Other notable moments in this weekend’s New York Times Book Review include Gary Kamiya’s amused introduction to Scott Smith’s new thriller, The Ruins, in which two young couples face horror and danger in the Yucatan peninsula. The fact that I find myself wanting to read this book is a tribute to the critic’s skill for description, since I never read books like this and rarely find myself wanting to.

Nick Gillespie’s explication of John Dean’s Conservatives Without Conscience is a bit sludgy, but I’m glad to see the Book Review continuing to pay attention to John Dean, a once-disgraced former Nixon White House lawyer who found himself at the center of the Watergate cover-up 34 years ago and is now working hard to build a new name for himself as a critic of contemporary conservative politics. I admire Dean’s energetic self-renewal, and I respect his previous book, Worse Than Watergate, in which he unfavorably compared George W. Bush’s presidency to Richard Nixon’s.

Rachel Donadio’s endpaper on the economics of backlist publishing has some useful information, though Donadio’s voice is unimaginative and pedantic.

“It only works if you’re employing some kind of print-on-demand,” she [Susan Meldow of Scribner] said, referring to a techonology that allows publishers to print a few books at a time, as they are ordered.

Actually, Rachel, I think just about everybody knows what “print-on-demand” means already.

3 Responses

  1. Boyled AliveI used to think
    Boyled Alive

    I used to think TCB was an underachiever, too, Levi, until I read Tooth and Claw. I think with one or two exceptions, every story in the collection delivers. To me, his regular presence in The New Yorker alone is enough to redeem the otherwise fatuous tenure of Tina Brown.

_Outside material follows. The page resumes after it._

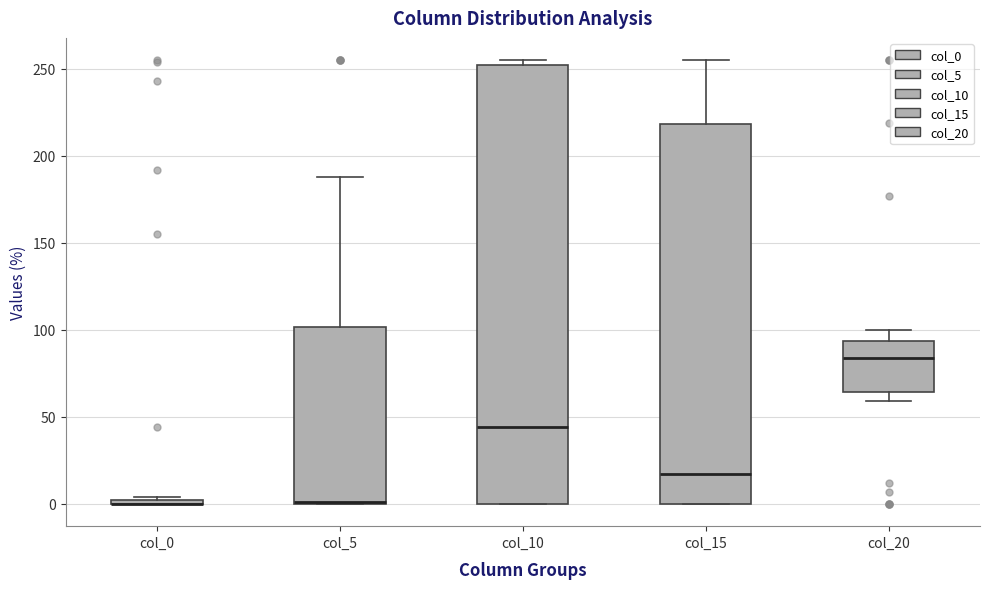

Where does the upper whisker of the box for col_5 end on the y-axis? The values are not printed on the chart, so give them approximately, as read against the axis.

190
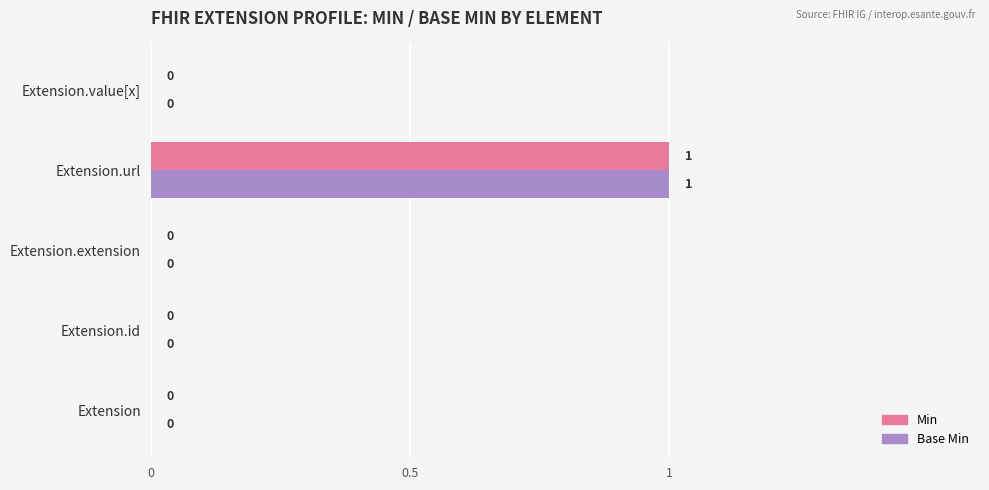

True or false: Base Min has a value of -1 at Extension.id.

False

  2. This is hardly a thoughtful
    This is hardly a thoughtful critique, but for me Boyle will always stand above criticism after I took his creative writing class. He was the worst kind of phone-in teacher, but I’d be lying if I didn’t admit that having Boyle call one of my typical-19-year-old DeLillo-wannabe stories “pretty good” helped get me through a lot of rejection later on.

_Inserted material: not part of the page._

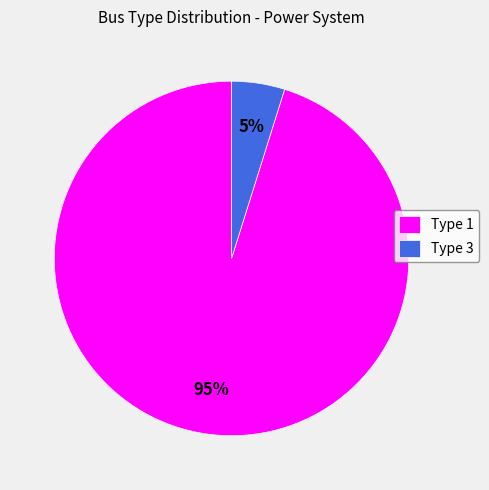

What percentage is the Type 3 slice, to the nearest percent?

5%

    And, objectively speaking, I thought the title story from After the Plague was a genius take on a seemingly hackneyed premise.

  3. That’s interesting — thanks
    That’s interesting — thanks for the tips. I definitely would never think the jury is out on T. C. B. I read his Battle Creek book (can’t even remember the name, which says something right there!), part of Drop City and a few short stories. They all had something going for them, but I haven’t found the one that works for me yet.